Neutralité technologique

Filip Rylant

Filip Rylant

Si la voiture électrique gagne sans conteste du terrain en Belgique, elle ne résoudra pas seule les problèmes d'émissions du parc automobile du pays. "L'Union européenne a imposé l'électrification du marché alors qu'elle aurait dû exiger la neutralité carbone et technologique avec une obligation de résultat. Aujourd'hui, l'Europe est en danger. On a été dépendant de la Russie et d'autres pour le pétrole, on va le devenir avec la Chine au niveau des batteries. C'est pourquoi nous plaidons pour une neutralité technologique", explique Filip Rylant, porte-parole de Traxio.

Il pointe par exemple le développement assez prometteur de l'hydrogène, probablement pour des engins plus importants comme les camions ou les bateaux. La fédération rappelle également que les voitures à moteur thermique existantes pourraient être utilisées avec de l'e-fuel, un carburant neutre en carbone fabriqué par procédé chimique à base d'énergie solaire et éolienne – à ne pas confondre avec du biocarburant. "Ce sont des moteurs que nous maîtrisons bien, que l'Europe peut facilement produire. Misons sur différentes solutions technologiques pour défendre notre indépendance. Cela permet aussi de laisser à tout le monde le choix de la technologie qui lui convient le mieux. Je rappelle qu'on a un parc automobile de six millions de voitures. Si on sait développer des carburants qui ne sont pas polluants pour ces véhicules, il ne faut pas inciter le Belge à s'en débarrasser", demande-t-il. En attendant que ces nouveaux carburants se démocratisent, Traxio, qui souligne que deux voitures sur trois rouleront toujours avec un moteur thermique en 2030, plaide pour la purification du parc actuel et a introduit à cette fin le label "Eco-Expert" pour les garagistes qui se sont spécialisés dans ce domaine.

L'industrie s'y met aussi

Outre les voitures de société, les outils de travail des entrepreneurs deviennent de plus en plus verts.

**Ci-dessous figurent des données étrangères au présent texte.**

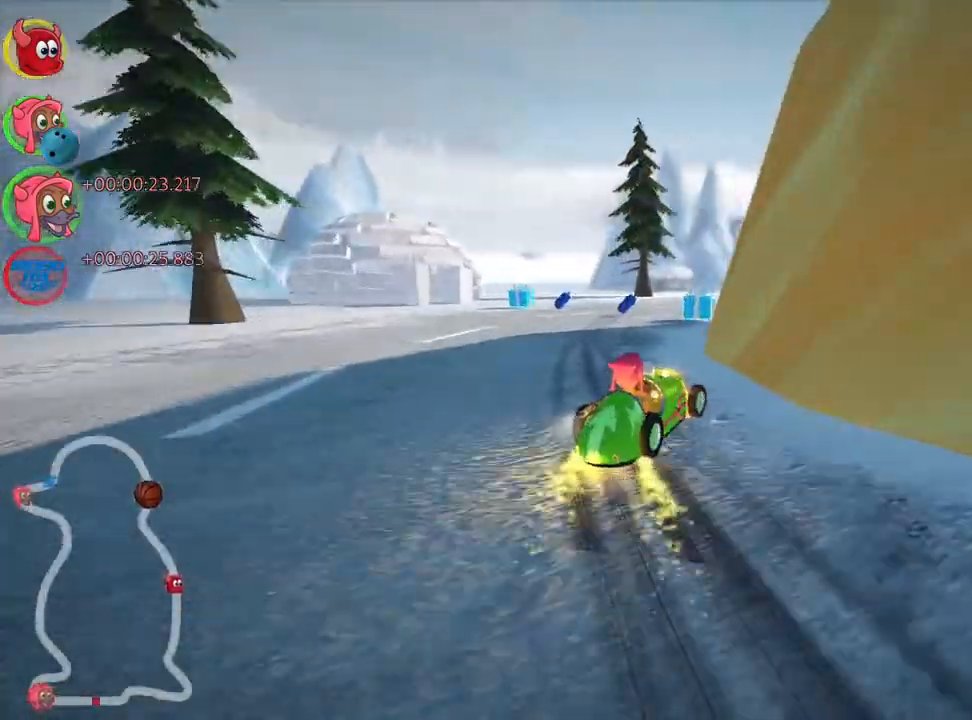
{"keys": ["nitro", "right", "up"], "events": [[333, "skid", "up"], [383, "nitro", "down"]]}
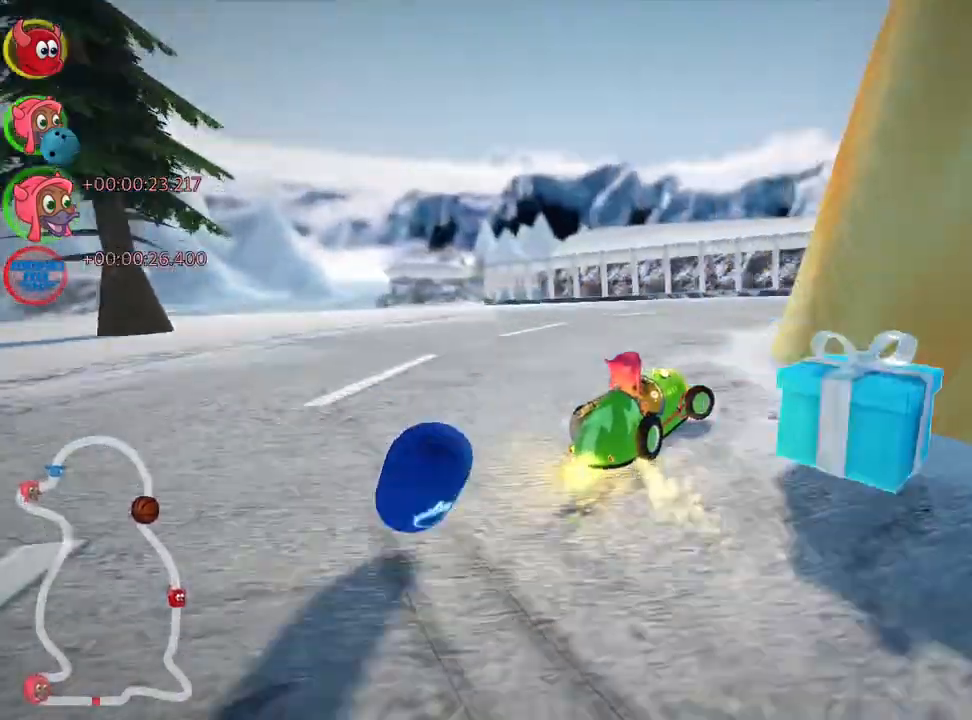
{"keys": ["up"], "events": [[33, "right", "up"], [50, "nitro", "up"], [233, "right", "down"], [433, "right", "up"]]}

L' offre de camionnettes électriques se développe, par exemple, et semble séduire davantage d'entrepreneurs malgré quelques freins administratifs, en ce qui concerne le poids notamment. Mais le secteur de la construction, et ses engins impressionnants, se tourne lui aussi vers l'électrique. "Cela se voit au niveau des grandes machines de chantier. La révolution a également commencé dans ce secteur. On voit par ailleurs que, pour ces gros outils, on travaille aussi sur de l'hydrogène et des carburants synthétiques et bio", pointe Filip Rylant. Il donne l'exemple des chariots élévateurs et des générateurs : "Ces derniers fonctionnent traditionnellement avec du diesel pour produire de l'électricité. Mais il existe désormais des conteneurs de batteries sur lesquels on retrouve des panneaux solaires car il y a des chantiers où on ne peut plus utiliser les anciens moteurs, jugés trop polluants. Donc, même pour les entrepreneurs, cette transition est visible et rapide".

Quid des bornes de recharge ?

La question de l'électrification du marché pose également celle des bornes de recharge. Si de plus en plus d'entreprises investissent pour installer des bornes à destination de leurs employés sur leur parking, de nombreux particuliers craignent de ne pas trouver une borne facilement lorsqu'ils se déplacent. À l'heure actuelle, l'Europe souhaite que soit implantée une borne pour dix voitures électriques. Or, d'ici 2030, la Belgique devrait accueillir environ deux millions de véhicules électriques. Contre 400.000 aujourd'hui. "On aura donc besoin de 200.000 points de recharge accessibles au public en 2030", calcule Philippe Gheeraert, mobility advisor chez Traxio. "Pour y arriver, on devrait installer dix points de recharge accessibles au public par jour".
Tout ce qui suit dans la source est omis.